(Stored data)
+++++
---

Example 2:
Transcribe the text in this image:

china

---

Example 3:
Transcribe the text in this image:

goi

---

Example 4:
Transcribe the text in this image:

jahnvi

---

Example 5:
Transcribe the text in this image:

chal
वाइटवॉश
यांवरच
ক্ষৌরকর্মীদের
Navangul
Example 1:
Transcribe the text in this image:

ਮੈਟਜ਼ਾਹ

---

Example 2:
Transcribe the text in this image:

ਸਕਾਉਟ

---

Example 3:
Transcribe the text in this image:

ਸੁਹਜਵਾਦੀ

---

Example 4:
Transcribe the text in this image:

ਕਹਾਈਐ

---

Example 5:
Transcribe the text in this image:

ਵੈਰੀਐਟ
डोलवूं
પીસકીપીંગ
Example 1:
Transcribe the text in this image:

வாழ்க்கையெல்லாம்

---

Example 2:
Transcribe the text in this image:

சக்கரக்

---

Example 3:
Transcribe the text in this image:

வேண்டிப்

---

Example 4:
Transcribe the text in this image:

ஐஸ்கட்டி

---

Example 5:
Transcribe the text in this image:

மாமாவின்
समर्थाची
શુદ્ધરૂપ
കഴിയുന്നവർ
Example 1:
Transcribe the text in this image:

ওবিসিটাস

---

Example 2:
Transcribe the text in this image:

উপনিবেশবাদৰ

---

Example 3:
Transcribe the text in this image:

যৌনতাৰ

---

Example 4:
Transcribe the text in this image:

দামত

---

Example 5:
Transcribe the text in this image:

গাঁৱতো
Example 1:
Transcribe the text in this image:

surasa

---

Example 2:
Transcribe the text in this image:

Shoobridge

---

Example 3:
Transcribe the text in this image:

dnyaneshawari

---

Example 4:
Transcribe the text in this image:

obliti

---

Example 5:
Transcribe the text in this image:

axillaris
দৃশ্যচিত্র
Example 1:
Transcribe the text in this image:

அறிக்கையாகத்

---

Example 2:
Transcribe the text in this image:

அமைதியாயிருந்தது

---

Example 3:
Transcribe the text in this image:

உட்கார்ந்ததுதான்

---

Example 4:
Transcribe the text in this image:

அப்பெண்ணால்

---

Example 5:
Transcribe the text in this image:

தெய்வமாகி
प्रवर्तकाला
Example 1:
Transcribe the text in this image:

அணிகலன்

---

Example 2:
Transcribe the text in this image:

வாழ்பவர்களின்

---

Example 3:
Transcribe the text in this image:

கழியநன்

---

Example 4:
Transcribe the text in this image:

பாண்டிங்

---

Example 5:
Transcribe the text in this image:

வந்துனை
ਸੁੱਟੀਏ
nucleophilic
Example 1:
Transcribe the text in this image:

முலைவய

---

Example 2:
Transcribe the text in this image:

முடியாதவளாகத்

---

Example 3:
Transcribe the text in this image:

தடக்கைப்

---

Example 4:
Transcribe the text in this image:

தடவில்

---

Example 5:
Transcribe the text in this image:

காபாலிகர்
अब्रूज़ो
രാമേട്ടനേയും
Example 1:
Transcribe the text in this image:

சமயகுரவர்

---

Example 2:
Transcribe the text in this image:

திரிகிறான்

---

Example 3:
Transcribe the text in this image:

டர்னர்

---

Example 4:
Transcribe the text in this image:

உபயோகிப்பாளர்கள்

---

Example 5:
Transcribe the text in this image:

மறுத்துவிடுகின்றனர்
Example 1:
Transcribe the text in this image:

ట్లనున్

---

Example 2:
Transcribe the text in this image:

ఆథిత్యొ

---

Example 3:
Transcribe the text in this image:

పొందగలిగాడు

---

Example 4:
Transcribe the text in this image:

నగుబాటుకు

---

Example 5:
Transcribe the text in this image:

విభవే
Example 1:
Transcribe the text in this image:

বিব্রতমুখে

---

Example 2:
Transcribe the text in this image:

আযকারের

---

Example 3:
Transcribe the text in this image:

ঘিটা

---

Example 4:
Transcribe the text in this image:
+++++
■ **DIRECTIONS FOR THIS TASK**
Provide a verbatim copy of all the entries.

■ **TASK OUTPUT**
---

Example 2:
Transcribe the text in this image:

china

---

Example 3:
Transcribe the text in this image:

goi

---

Example 4:
Transcribe the text in this image:

jahnvi

---

Example 5:
Transcribe the text in this image:

chal
वाइटवॉश
यांवरच
ক্ষৌরকর্মীদের
Navangul
Example 1:
Transcribe the text in this image:

ਮੈਟਜ਼ਾਹ

---

Example 2:
Transcribe the text in this image:

ਸਕਾਉਟ

---

Example 3:
Transcribe the text in this image:

ਸੁਹਜਵਾਦੀ

---

Example 4:
Transcribe the text in this image:

ਕਹਾਈਐ

---

Example 5:
Transcribe the text in this image:

ਵੈਰੀਐਟ
डोलवूं
પીસકીપીંગ
Example 1:
Transcribe the text in this image:

வாழ்க்கையெல்லாம்

---

Example 2:
Transcribe the text in this image:

சக்கரக்

---

Example 3:
Transcribe the text in this image:

வேண்டிப்

---

Example 4:
Transcribe the text in this image:

ஐஸ்கட்டி

---

Example 5:
Transcribe the text in this image:

மாமாவின்
समर्थाची
શુદ્ધરૂપ
കഴിയുന്നവർ
Example 1:
Transcribe the text in this image:

ওবিসিটাস

---

Example 2:
Transcribe the text in this image:

উপনিবেশবাদৰ

---

Example 3:
Transcribe the text in this image:

যৌনতাৰ

---

Example 4:
Transcribe the text in this image:

দামত

---

Example 5:
Transcribe the text in this image:

গাঁৱতো
Example 1:
Transcribe the text in this image:

surasa

---

Example 2:
Transcribe the text in this image:

Shoobridge

---

Example 3:
Transcribe the text in this image:

dnyaneshawari

---

Example 4:
Transcribe the text in this image:

obliti

---

Example 5:
Transcribe the text in this image:

axillaris
দৃশ্যচিত্র
Example 1:
Transcribe the text in this image:

அறிக்கையாகத்

---

Example 2:
Transcribe the text in this image:

அமைதியாயிருந்தது

---

Example 3:
Transcribe the text in this image:

உட்கார்ந்ததுதான்

---

Example 4:
Transcribe the text in this image:

அப்பெண்ணால்

---

Example 5:
Transcribe the text in this image:

தெய்வமாகி
प्रवर्तकाला
Example 1:
Transcribe the text in this image:

அணிகலன்

---

Example 2:
Transcribe the text in this image:

வாழ்பவர்களின்

---

Example 3:
Transcribe the text in this image:

கழியநன்

---

Example 4:
Transcribe the text in this image:

பாண்டிங்

---

Example 5:
Transcribe the text in this image:

வந்துனை
ਸੁੱਟੀਏ
nucleophilic
Example 1:
Transcribe the text in this image:

முலைவய

---

Example 2:
Transcribe the text in this image:

முடியாதவளாகத்

---

Example 3:
Transcribe the text in this image:

தடக்கைப்

---

Example 4:
Transcribe the text in this image:

தடவில்

---

Example 5:
Transcribe the text in this image:

காபாலிகர்
अब्रूज़ो
രാമേട്ടനേയും
Example 1:
Transcribe the text in this image:

சமயகுரவர்

---

Example 2:
Transcribe the text in this image:

திரிகிறான்

---

Example 3:
Transcribe the text in this image:

டர்னர்

---

Example 4:
Transcribe the text in this image:

உபயோகிப்பாளர்கள்

---

Example 5:
Transcribe the text in this image:

மறுத்துவிடுகின்றனர்
Example 1:
Transcribe the text in this image:

ట్లనున్

---

Example 2:
Transcribe the text in this image:

ఆథిత్యొ

---

Example 3:
Transcribe the text in this image:

పొందగలిగాడు

---

Example 4:
Transcribe the text in this image:

నగుబాటుకు

---

Example 5:
Transcribe the text in this image:

విభవే
Example 1:
Transcribe the text in this image:

বিব্রতমুখে

---

Example 2:
Transcribe the text in this image:

আযকারের

---

Example 3:
Transcribe the text in this image:

ঘিটা

---

Example 4:
Transcribe the text in this image:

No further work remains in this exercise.